“You aren’t doing this to have leverage over me, are you?” she asked, folding her arms. “Like, to try and get me to back down on the whole Carter thing?”

“What? No!” How could she even think that?

“Then why would you do this?”

I frowned, wondering how I could possibly get through to her. “Well, because I do feel sorry for you, and because I like making clothes. It’s my hobby. I don’t have an ulterior motive.”

Suzie looked at me for a long while before she nodded, satisfied I’d told her the truth. “Can I borrow your apron, then?”

“Sure. Locker 3.”

“Thanks.” She gave me another long, intense look. “You know, we’ll never be friends. But you’re not so bad. But you’re too nice. The world of the rich would eat you alive. You should consider yourself lucky that I’m going to be the one to get Carter, not you.”

With that parting shot delivered, Suzie trotted off. She held her head high, her shoulders back, like I hadn’t just watched her almost come to tears over a lost apron.

Same old Suzie.

I did, at least, have to admire her confidence.

I went back to the front. The shop was devoid of customers, though filled with a clutter of trash. I decided to take the opportunity to clean up, tossing out used napkins and wiping crumbs off the tables. As I reached the table where Brian and Carter had been sitting, I saw the corner of something sticking out from under a half-folded menu. I picked up the menu.

It was a wallet, leather, once black but now smudged green from years of handling.

I flipped it open and peeked inside for a driver’s license.

From inside the clear plastic flap, Carter smiled, his bright green eyes gleaming.

I shut the wallet in a hurry, my heart pounding hard. I had, in my hands, Carter Bryant’s wallet. Suzie would go absolutely insane if she knew.

Which meant she couldn’t know.

Carter would be back soon in search of his wallet and I would be the one to give it to him.

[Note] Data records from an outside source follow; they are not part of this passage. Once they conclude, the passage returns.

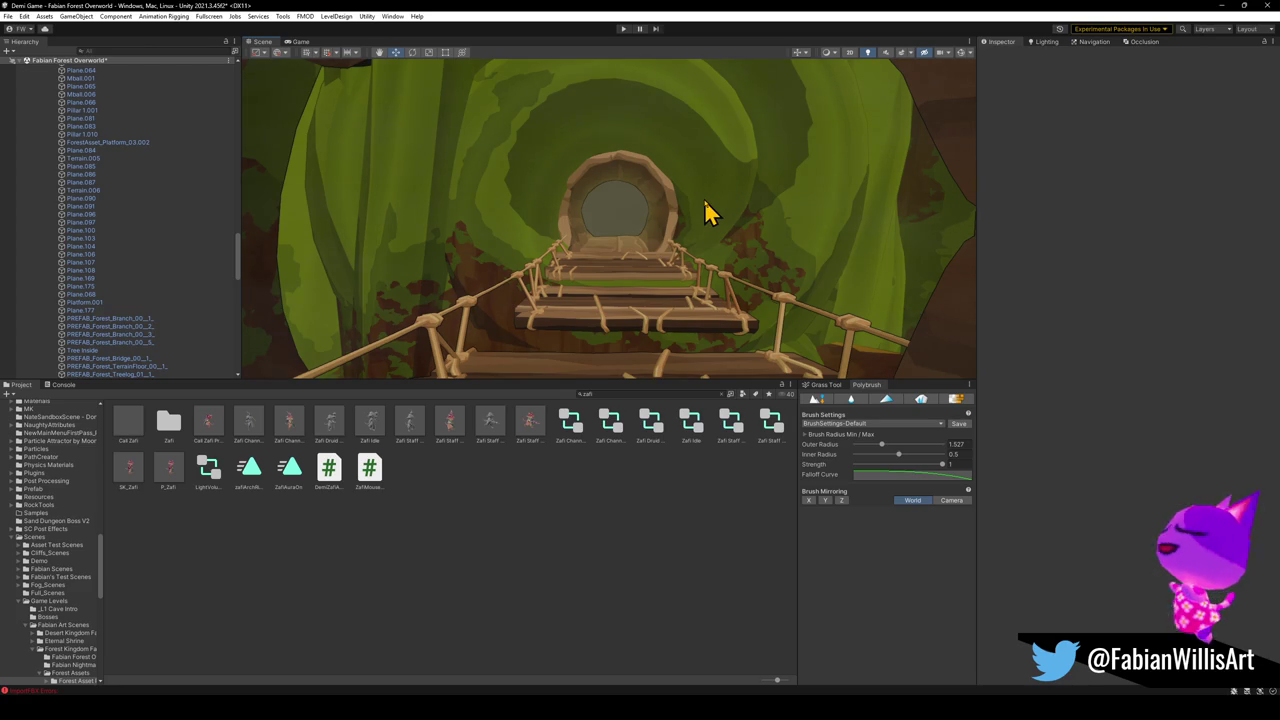
mouse_move(794, 206)
mouse_down()
mouse_move(374, 200)
mouse_move(503, 256)
mouse_move(520, 214)
mouse_move(569, 234)
mouse_move(534, 240)
mouse_up()
click(580, 237)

I picked up some of the trash on the table and brought it to the bin, before taking a sharp detour into the back. I put the wallet in the lost-and-found and went back to work.

Five minutes later, the door to the café opened and Carter stepped in. He looked around, saw me, and came over. I looked right at him before remembering my hat, my attempt at disguising myself, but I was too slow.

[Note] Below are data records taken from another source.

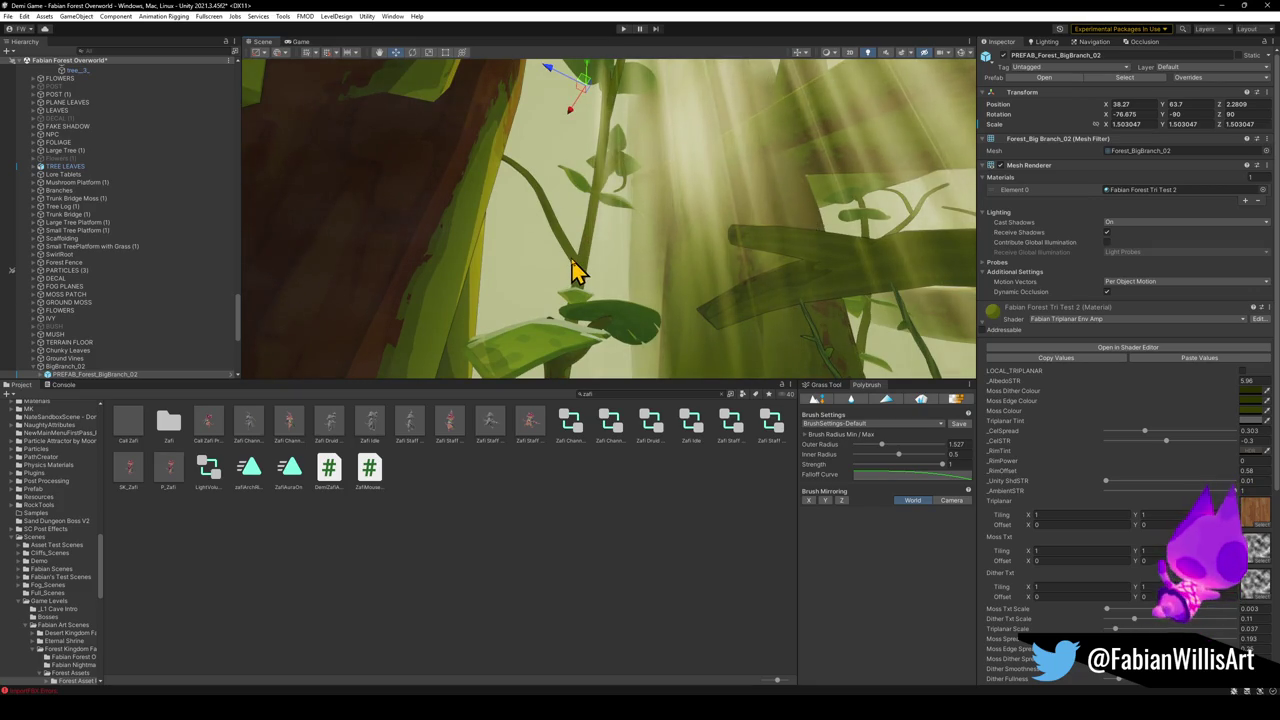
Select PREFAB_Forest_BigBranch_02 (8) in the doorway and move it out.
mouse_move(663, 274)
mouse_down()
mouse_move(671, 357)
mouse_move(525, 281)
mouse_move(426, 280)
mouse_move(617, 240)
mouse_move(560, 236)
mouse_move(571, 251)
mouse_move(543, 286)
mouse_move(451, 309)
mouse_move(507, 310)
mouse_up()
click(583, 255)
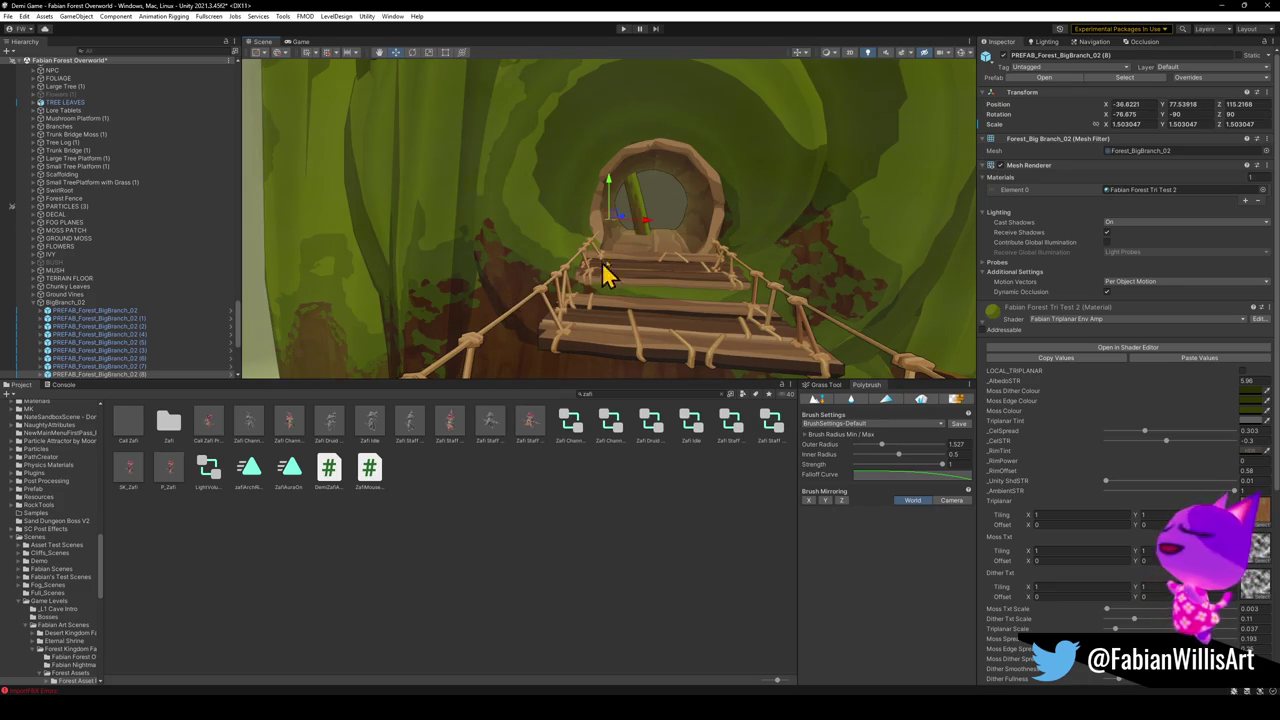
mouse_move(618, 230)
mouse_down()
mouse_move(630, 305)
mouse_move(621, 273)
mouse_up()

“Hey,” he said. “I think I left my wallet here?”

“I put it in a safe spot for you,” I reassured him. “Let me go get it real quick.”

I hurried off and fetched the wallet. His gaze followed me the whole way, making the back of my neck feel hot.

I brought his wallet back and thrust it towards him. “Here you go.”

“Thank you,” he said warmly, and wrapped his hands around mine, while I still held the wallet. A wave of dizzying tingles washed over me, a tide pulling part of me out to sea.

“Y-you’re welcome.”

Carter stepped back with his wallet in hand. The back of his shoe knocked against a chair leg and he stumbled. I grabbed for him, gasping. He righted himself, laughing, looking at the floor and shaking his head. “That’s what I get for walking backwards.”

“Are you okay?”

“I’m…”

He stopped, still looking at the floor.

I also looked, and everything inside me went cold as I saw what it was that so captured his attention. My shoes, my blue Converse.